Of golden sovereigns, half-sovereigns, new George and the dragon, old George and the dragon, Sydney mint sovereigns, Napoleons, half-Napoleons, Belgian gold, German gold, Italian gold; gold scraped and scratched and gathered together like old rags from door to door. Sacks full of gold, verily I may say that all the gold poured out from the Australian fields, every pennyweight of it, hundreds of tons, all shipped over the sea to India, Australia, South Africa, Egypt, and, above all, America, to buy wheat. It was said that Pompey and his sons covered the great earth with their bones, for each one died in a different quarter of the world; but now he would want two more sons for Australia and America, the two new quarters which are now at work ploughing, sowing, reaping, without a month's intermission, growing corn for us. When you buy a bag of flour at the baker's you pay fivepence over the counter, a very simple transaction. Still you do not expect to get even that little bag of flour for nothing, your fivepence goes over the counter in somebody else's till.
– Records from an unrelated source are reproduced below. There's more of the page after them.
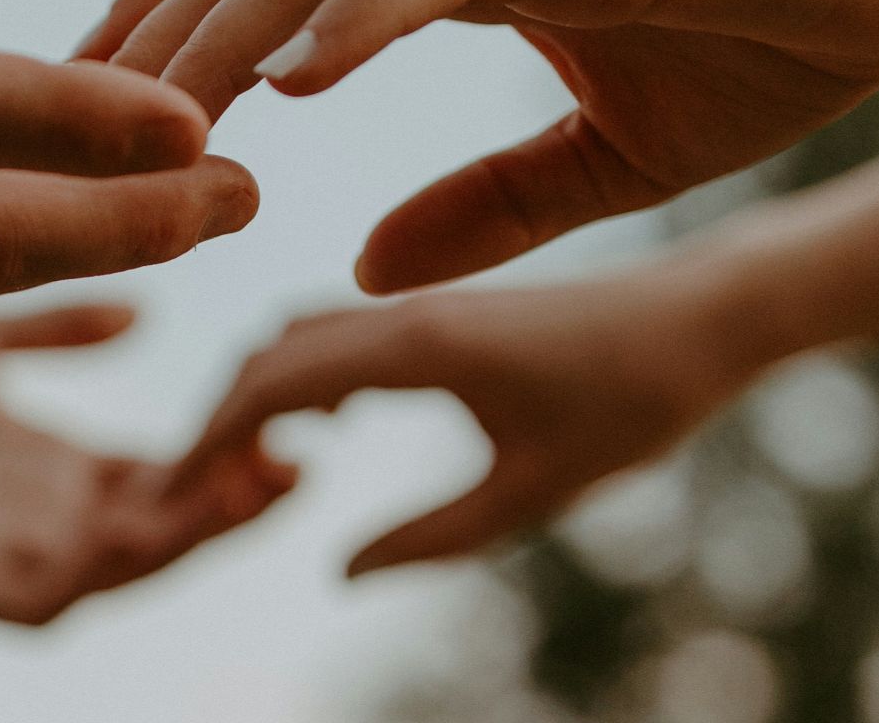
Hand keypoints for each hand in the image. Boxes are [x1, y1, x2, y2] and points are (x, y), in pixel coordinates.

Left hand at [0, 304, 294, 623]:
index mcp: (53, 465)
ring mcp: (3, 551)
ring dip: (193, 532)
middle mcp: (42, 514)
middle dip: (236, 496)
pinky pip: (51, 594)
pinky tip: (150, 526)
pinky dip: (109, 567)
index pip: (169, 469)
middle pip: (167, 521)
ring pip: (126, 562)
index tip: (292, 398)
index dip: (231, 443)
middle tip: (298, 449)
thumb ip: (52, 329)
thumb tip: (142, 307)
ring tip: (251, 482)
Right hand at [171, 270, 759, 576]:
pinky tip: (337, 426)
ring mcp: (421, 304)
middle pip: (270, 354)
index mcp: (417, 347)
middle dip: (221, 421)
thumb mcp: (538, 490)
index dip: (211, 439)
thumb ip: (434, 537)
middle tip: (199, 496)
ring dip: (262, 394)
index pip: (272, 382)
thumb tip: (338, 573)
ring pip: (301, 335)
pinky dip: (308, 375)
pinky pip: (343, 331)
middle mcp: (404, 312)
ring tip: (256, 470)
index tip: (174, 495)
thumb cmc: (635, 402)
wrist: (704, 315)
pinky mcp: (443, 309)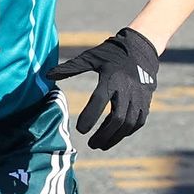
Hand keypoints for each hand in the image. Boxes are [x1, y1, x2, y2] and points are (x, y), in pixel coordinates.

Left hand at [45, 27, 158, 149]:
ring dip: (114, 137)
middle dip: (103, 134)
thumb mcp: (90, 57)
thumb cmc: (110, 54)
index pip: (99, 100)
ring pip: (128, 124)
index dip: (90, 116)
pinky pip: (138, 122)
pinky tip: (114, 136)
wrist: (141, 49)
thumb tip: (47, 75)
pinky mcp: (145, 102)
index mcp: (111, 78)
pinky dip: (126, 131)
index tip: (80, 130)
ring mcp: (139, 97)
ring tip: (100, 145)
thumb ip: (70, 68)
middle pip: (117, 119)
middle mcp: (127, 89)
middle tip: (90, 144)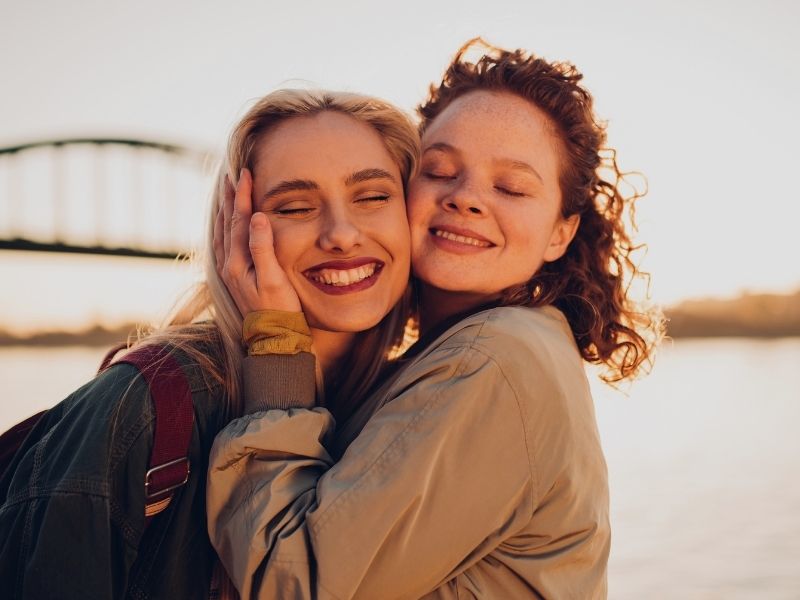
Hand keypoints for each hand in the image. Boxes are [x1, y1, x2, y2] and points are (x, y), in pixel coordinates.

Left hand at [214, 168, 301, 315]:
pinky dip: (227, 228)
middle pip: (228, 223)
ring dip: (227, 211)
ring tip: (229, 193)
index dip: (243, 196)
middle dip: (231, 198)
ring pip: (224, 233)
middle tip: (233, 176)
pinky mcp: (235, 278)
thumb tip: (257, 217)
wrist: (273, 338)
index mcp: (237, 262)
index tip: (245, 174)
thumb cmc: (279, 309)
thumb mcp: (273, 278)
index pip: (240, 220)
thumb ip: (263, 247)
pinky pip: (225, 245)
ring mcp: (230, 272)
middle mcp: (229, 265)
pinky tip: (229, 226)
Consider now the broad ocean as the counter and yourself to represent thirty-five millions of English people buying sixteen, seventeen, or eighteen million quarters of wheat from the nations opposite, and paying for it shiploads of gold.

So that these sacks of corn in the market are truly filled with gold dust; and how strange it seems at first that our farmers, who are for ever dabbling with their hands in these golden sands, should be for ever grumbling at their poverty! 'The nearer the church the farther from God' is an old country proverb; the nearer to wheat the farther from mammon, I may construct as an addendum. Quite lately a gentleman told me that while he grew wheat on his thousand acres he lost just a pound an acre per annum, - i.e. - a thousand a year out of capital, so that if he had not happily given up this amusement he would now have been in the workhouse munching the putty there supplied for bread.

The rag and bone men go from door to door filling an old bag with scraps of linen, and so innumerable agents of bankers and financiers, vampires that suck gold, are for ever prowling about collecting every golden coin they can scent out and shipping it over sea. And what does not go abroad is in consequence of this great drain sharply locked up in the London safes as reserves against paper, and cannot be utilised in enterprises or manufacture. Therefore trade stands still, and factories are closed, and ship-yards are idle, and beautiful vessels are stored up doing nothing by hundreds in dock; coal mines left to be filled with water, and furnaces blown out. Therefore there is bitter distress and starvation, and cries for relief works, and one meal a day for Board school children, and the red flag of Socialism is unfurled.